24. DO: Use an offline map
I use Google Maps to save all the airports and the hostels I’m staying at manually, and it keeps an offline record. Mapsme is an open source offline map as well. Google Maps and Google Translate also sometimes offer offline packages. You might not want to get a SIM, and even then you might run out of money or lose connectivity.
25. DON’T: Rely on a friend or someone else for your own due diligence
They might miss or make a mistake about something. Do your own research, have your own money, and double check your own time zones.
26. DO: Check the climate and tourist season
I made the mistake of going to Indonesia during the wet season because I incorrectly assumed that all of Southeast Asia is one season. Always double check so that you pack correctly and know what prices to expect.
27. DO: Check for local holidays or festivities
You may or may not want to go to a place because there’s something special going on. Tickets around Chinese New Year for example, are going to be really expensive in China, but might be worth going! Make sure you budget appropriately.

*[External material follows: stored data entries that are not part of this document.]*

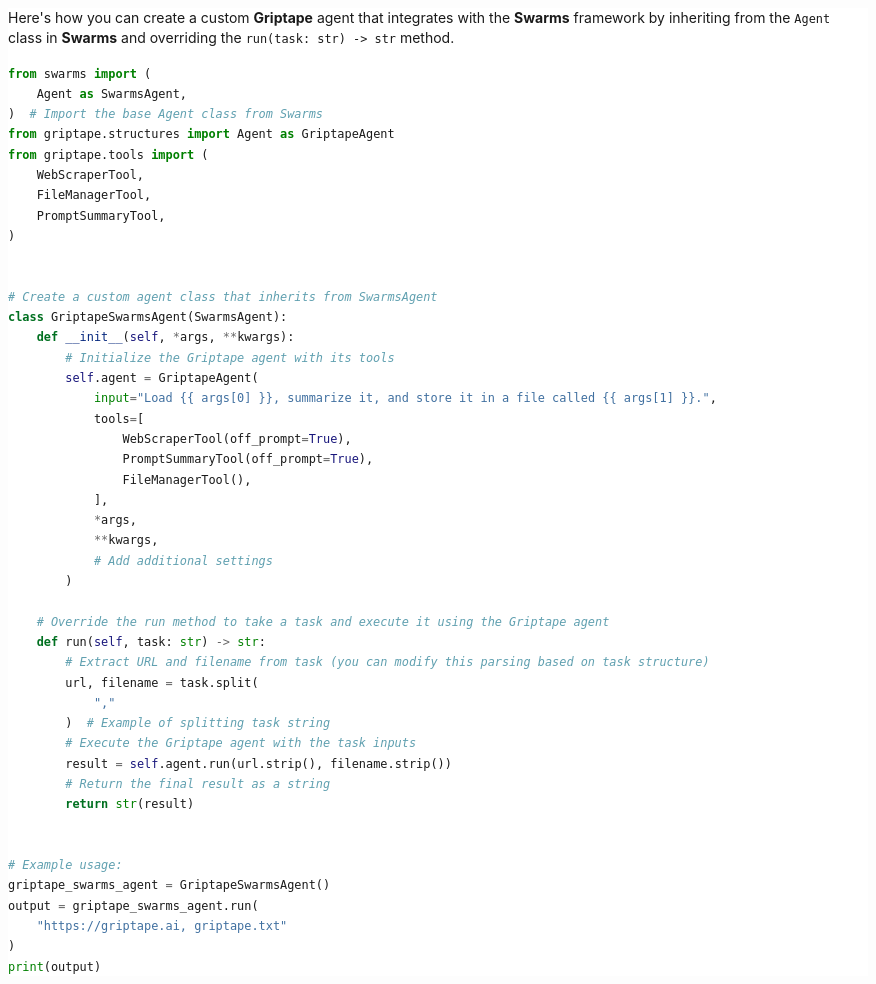 Here's how you can create a custom **Griptape** agent that integrates with the **Swarms** framework by inheriting from the `Agent` class in **Swarms** and overriding the `run(task: str) -> str` method.


```python
from swarms import (
    Agent as SwarmsAgent,
)  # Import the base Agent class from Swarms
from griptape.structures import Agent as GriptapeAgent
from griptape.tools import (
    WebScraperTool,
    FileManagerTool,
    PromptSummaryTool,
)


# Create a custom agent class that inherits from SwarmsAgent
class GriptapeSwarmsAgent(SwarmsAgent):
    def __init__(self, *args, **kwargs):
        # Initialize the Griptape agent with its tools
        self.agent = GriptapeAgent(
            input="Load {{ args[0] }}, summarize it, and store it in a file called {{ args[1] }}.",
            tools=[
                WebScraperTool(off_prompt=True),
                PromptSummaryTool(off_prompt=True),
                FileManagerTool(),
            ],
            *args,
            **kwargs,
            # Add additional settings
        )

    # Override the run method to take a task and execute it using the Griptape agent
    def run(self, task: str) -> str:
        # Extract URL and filename from task (you can modify this parsing based on task structure)
        url, filename = task.split(
            ","
        )  # Example of splitting task string
        # Execute the Griptape agent with the task inputs
        result = self.agent.run(url.strip(), filename.strip())
        # Return the final result as a string
        return str(result)


# Example usage:
griptape_swarms_agent = GriptapeSwarmsAgent()
output = griptape_swarms_agent.run(
    "https://griptape.ai, griptape.txt"
)
print(output)
```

28. DO: Take calculated risks
Be safe! Make sure you share your itinerary with family or friends so they know where you are. Don’t go to sketchy places alone, and trust your instincts. When you make decisions, understand that you are taking a calculated risk, e.g. driving a motorbike in traffic for the first time can land you in the hospital, but most likely you’ll really enjoy feeling the wind in your hair.
29. DO: Research and avoid scams
They can be really sly, annoying, and even quite devastating. Lonely Planet always has a section on scams and dangers. Always go with a metered taxi or pay upfront, if you have to take a taxi at all. If someone on the street tells you a place is closed, double check yourself.
30. DO: Travel ethically and responsibly
Don’t go to animal attractions where they mistreat animals. Throw away our own trash. Support local and fair trade businesses.
But most of all, have an adventure. Go out of your comfort zone, and explore the world. Good luck!